<<<<

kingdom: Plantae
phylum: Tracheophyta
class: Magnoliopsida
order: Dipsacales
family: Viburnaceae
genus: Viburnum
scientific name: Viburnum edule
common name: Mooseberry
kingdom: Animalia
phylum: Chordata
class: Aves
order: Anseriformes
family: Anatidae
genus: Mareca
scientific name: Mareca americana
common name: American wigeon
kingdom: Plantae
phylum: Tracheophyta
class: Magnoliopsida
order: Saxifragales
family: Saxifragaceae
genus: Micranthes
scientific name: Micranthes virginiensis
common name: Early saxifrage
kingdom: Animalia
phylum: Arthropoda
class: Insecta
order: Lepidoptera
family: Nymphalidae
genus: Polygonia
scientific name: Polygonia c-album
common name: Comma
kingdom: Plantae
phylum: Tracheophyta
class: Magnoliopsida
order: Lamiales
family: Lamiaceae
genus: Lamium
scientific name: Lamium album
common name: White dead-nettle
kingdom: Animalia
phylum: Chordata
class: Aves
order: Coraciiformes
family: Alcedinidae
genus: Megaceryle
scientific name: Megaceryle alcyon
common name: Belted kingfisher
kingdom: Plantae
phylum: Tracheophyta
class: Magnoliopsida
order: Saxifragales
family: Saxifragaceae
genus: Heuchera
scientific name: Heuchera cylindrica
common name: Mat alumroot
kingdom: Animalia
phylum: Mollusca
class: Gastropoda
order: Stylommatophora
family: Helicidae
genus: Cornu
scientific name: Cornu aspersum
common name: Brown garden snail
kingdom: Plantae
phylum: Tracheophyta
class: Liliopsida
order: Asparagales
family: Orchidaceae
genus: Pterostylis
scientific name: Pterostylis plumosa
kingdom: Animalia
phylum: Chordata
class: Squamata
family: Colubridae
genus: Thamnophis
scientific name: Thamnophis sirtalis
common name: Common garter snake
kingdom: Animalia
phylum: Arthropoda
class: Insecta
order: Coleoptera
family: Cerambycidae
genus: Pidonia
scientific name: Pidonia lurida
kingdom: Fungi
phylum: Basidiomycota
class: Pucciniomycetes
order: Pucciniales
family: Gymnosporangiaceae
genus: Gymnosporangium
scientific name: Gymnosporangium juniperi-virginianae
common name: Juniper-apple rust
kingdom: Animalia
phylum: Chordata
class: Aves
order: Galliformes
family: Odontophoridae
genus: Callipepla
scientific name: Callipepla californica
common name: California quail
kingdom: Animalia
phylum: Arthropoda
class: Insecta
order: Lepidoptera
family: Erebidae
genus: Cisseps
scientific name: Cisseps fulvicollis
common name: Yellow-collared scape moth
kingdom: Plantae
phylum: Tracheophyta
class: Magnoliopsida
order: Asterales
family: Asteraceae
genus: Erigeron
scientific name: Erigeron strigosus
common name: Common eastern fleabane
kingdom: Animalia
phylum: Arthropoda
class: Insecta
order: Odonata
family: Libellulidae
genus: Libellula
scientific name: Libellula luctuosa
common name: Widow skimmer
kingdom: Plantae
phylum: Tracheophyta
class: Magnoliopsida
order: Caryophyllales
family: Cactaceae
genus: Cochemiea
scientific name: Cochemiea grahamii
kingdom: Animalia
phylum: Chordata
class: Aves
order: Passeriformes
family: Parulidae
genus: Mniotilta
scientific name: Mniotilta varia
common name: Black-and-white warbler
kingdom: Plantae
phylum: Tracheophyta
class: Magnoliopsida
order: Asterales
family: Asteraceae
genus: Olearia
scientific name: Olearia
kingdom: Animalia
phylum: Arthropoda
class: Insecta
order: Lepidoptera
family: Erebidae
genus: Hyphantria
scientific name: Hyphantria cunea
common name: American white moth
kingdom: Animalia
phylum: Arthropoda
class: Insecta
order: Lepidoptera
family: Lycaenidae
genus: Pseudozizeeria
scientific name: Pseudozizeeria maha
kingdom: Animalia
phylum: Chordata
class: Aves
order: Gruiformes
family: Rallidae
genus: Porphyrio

>>>>

● **STATED PROBLEM**
Reproduce, without any change, the lines of the material between the line holding "scientific name: Pidonia lurida" and the line holding "scientific name: Erigeron strigosus", inclusive.

● **RESPONSE TO THE EXERCISE**
scientific name: Pidonia lurida
kingdom: Fungi
phylum: Basidiomycota
class: Pucciniomycetes
order: Pucciniales
family: Gymnosporangiaceae
genus: Gymnosporangium
scientific name: Gymnosporangium juniperi-virginianae
common name: Juniper-apple rust
kingdom: Animalia
phylum: Chordata
class: Aves
order: Galliformes
family: Odontophoridae
genus: Callipepla
scientific name: Callipepla californica
common name: California quail
kingdom: Animalia
phylum: Arthropoda
class: Insecta
order: Lepidoptera
family: Erebidae
genus: Cisseps
scientific name: Cisseps fulvicollis
common name: Yellow-collared scape moth
kingdom: Plantae
phylum: Tracheophyta
class: Magnoliopsida
order: Asterales
family: Asteraceae
genus: Erigeron
scientific name: Erigeron strigosus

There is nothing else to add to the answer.